News

Editors comment and new issue of magazine available for download

New Infrastructure Intelligence editor, Denise Chevin, previews the latest issue of the magazine and makes a plea for the industry to be bolder and more flamboyant in 2016.

The January-February 2016 issue of Infrastructure Intelligence provides a road map for the 12 months ahead, identifying the major obstacles facing the engineering profession and highlighting areas where progress can be made. Political potholes are everywhere it seems - from the ongoing indecision over airport capacity, to infrastructure funding, to the fallout from flooding. Then there are the roadblocks, like skills shortages and fee levels.

Some of these are not within the gift of the sector to resolve. Others are, and here one of the biggest challenges that only the profession itself can solve is how to increase diversity throughout its ranks. It’s a massive problem, but it needs to be tackled if engineering is to attract the brightest and best from across the social and ethnic spectrum. To this end, the ACE has published the first blueprint of its kind, aimed at helping firms, big and small, to rethink or redouble their efforts. It’s an invaluable and important guide – and deserves the widest readership so we’ve included it as a free insert in the magazine. Diversity & Inclusion – Marginal or Mandatory? is a must-read.

Standing back a little, it is interesting to speculate how much easier and less challenging the landscape might be if engineers and their clients were able to sell projects better to the public at large. It’s a point well made by Thames Tideway Tunnel chief executive Andy Mitchell in our current issue who says that infrastructure needs to promote not only the technical prowess of the project but also its wider benefits to society.
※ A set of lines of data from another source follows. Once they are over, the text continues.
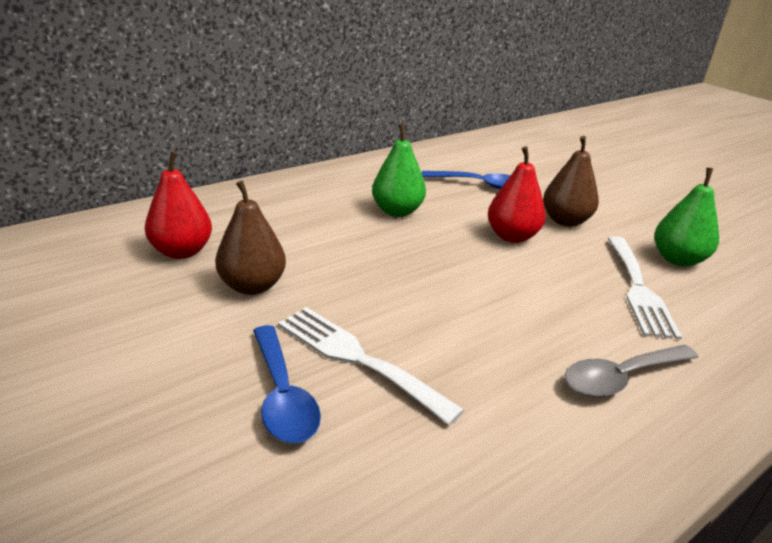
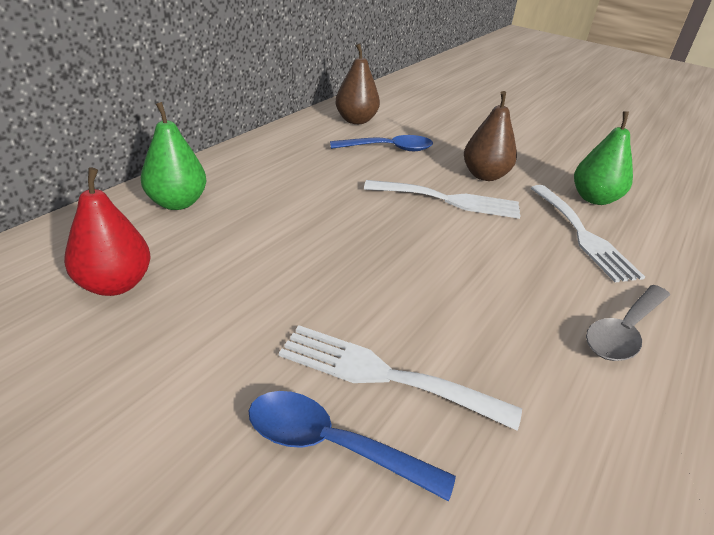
camera: 20 degrees left, 5 degrees up
brown pear [215,181,286,295] -> brown pear moved to [335,43,380,124]
blue spoon [253,325,321,443] -> blue spoon turned 150 degrees clockwise [248,391,456,502]
green pear [372,124,426,217] -> green pear moved to [141,102,207,210]
red pear [488,146,546,243] -> white fork [364,180,520,219]

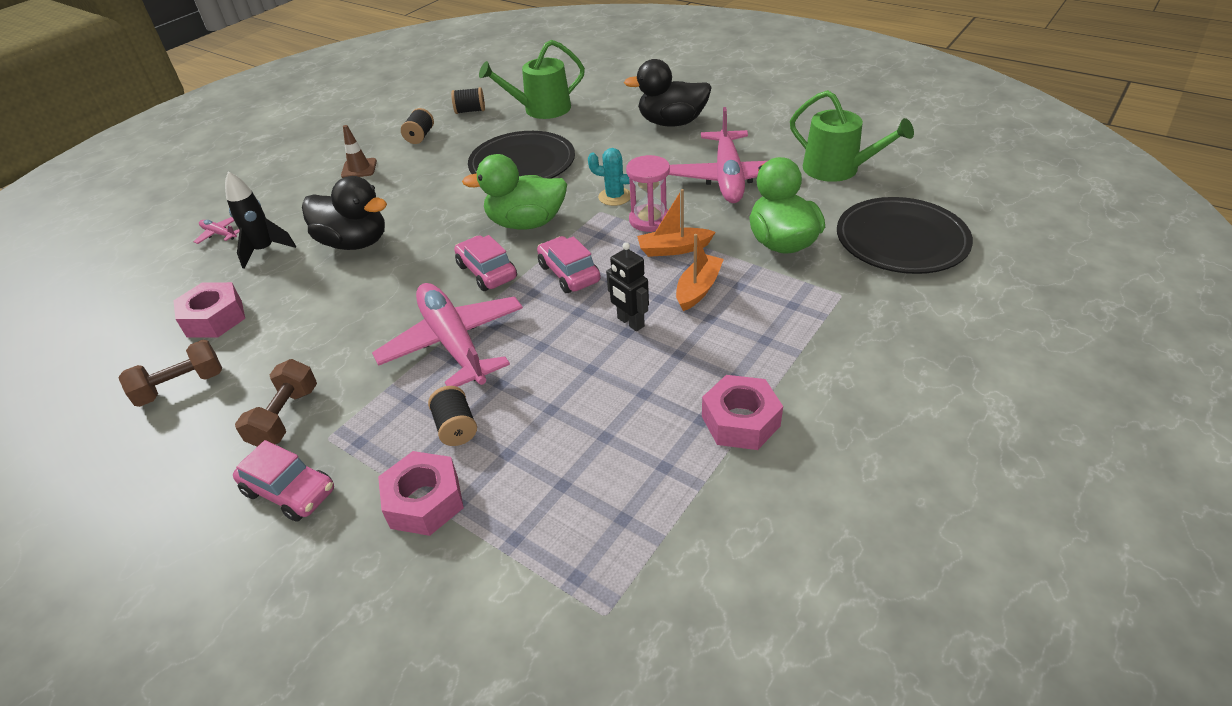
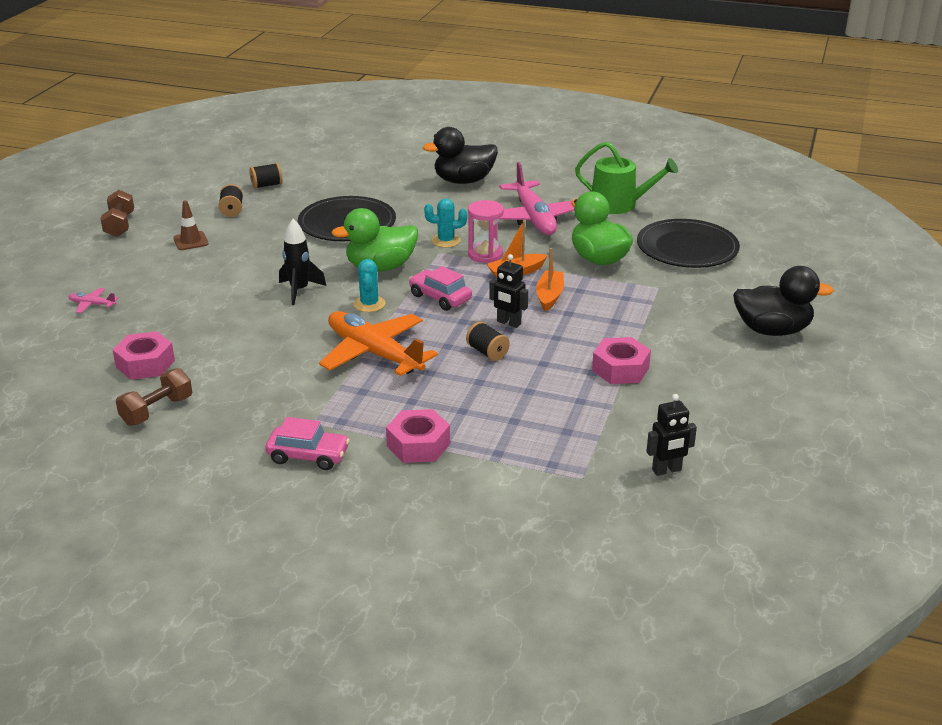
camera: 20 degrees left, 10 degrees down
black rocket [225,171,296,269] -> black rocket moved to [279,219,326,305]
brown dumbbell [235,359,317,447] -> brown dumbbell moved to [101,190,134,237]
black duck [302,176,387,250] -> black duck moved to [733,266,834,336]
pink plane [372,283,523,387] -> orange plane [319,311,438,376]
black spool [428,386,477,446] -> black spool moved to [466,322,510,361]
pink car [454,235,517,291] -> turquoise cactus [354,259,385,312]
green watering can [479,40,585,119] -> none
none -> black robot [646,394,697,476]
Choosing a name that reflects a project’s wider benefit might be a good place to start, he suggests.

Speaking on Radio Four over Christmas, the Duke of Edinburgh seemed to have the correct idea. “Everything not invented by God is invented by an engineer,” he said, and went on to maintain that engineers hold the key to the future of humanity and its very ability to continue to thrive on the planet. How right he is. So when it comes to dealing with the public, let’s try for bolder imagery and a little more flamboyance, and see how many hearts can be won.

Click here to download the new issue of Infrastructure Intelligence here.

Comments

When we say diversity, lets be clear: we mean gender equality. Women make up the majority of the population, other minority groups often less than a single percentage point. # So if we need more workers we need to target women specifically and understand their cost benefit analysis. # The key point to remember, is that good pay and reputation can be obtained in many professions in the UK. Unlike a number of countries advancement is not the sole preserve of medicine and engineering. So if we want to attract women we either need to offer remuneration packages and levels of societal recognition far greater than we do presently or sell other attributes. # Let us be honest, the former proposition is not likely to happen. So we need to understand what other aspects differentiate our industry from others, which factors are more meaningful to women than others and then tailor not only our marketing but workflows to magnifying them. # Finally, let us not view engineering with rose tinted glasses. Other jobs are more exciting. Others are more creative and yet others are more intellectually satisfying. Many jobs offer: "no one day is like the other" and many industries are more sociable and offer better advancement opportunities. This is reality. So in a market of opportunities how do we differentiate ourselves; how to we reconfigure our businesses to make them more attractive what unique combinations of opportunity, remuneration, culture, satisfaction etc. can we engineer to make Engineering not only a viable career path for all but also a desirable one. # My instinct is, that if we are to solve this problem we will have to face up to some difficult truths and enforce cultural practices that are going to be resisted in many quarters; not least by clients.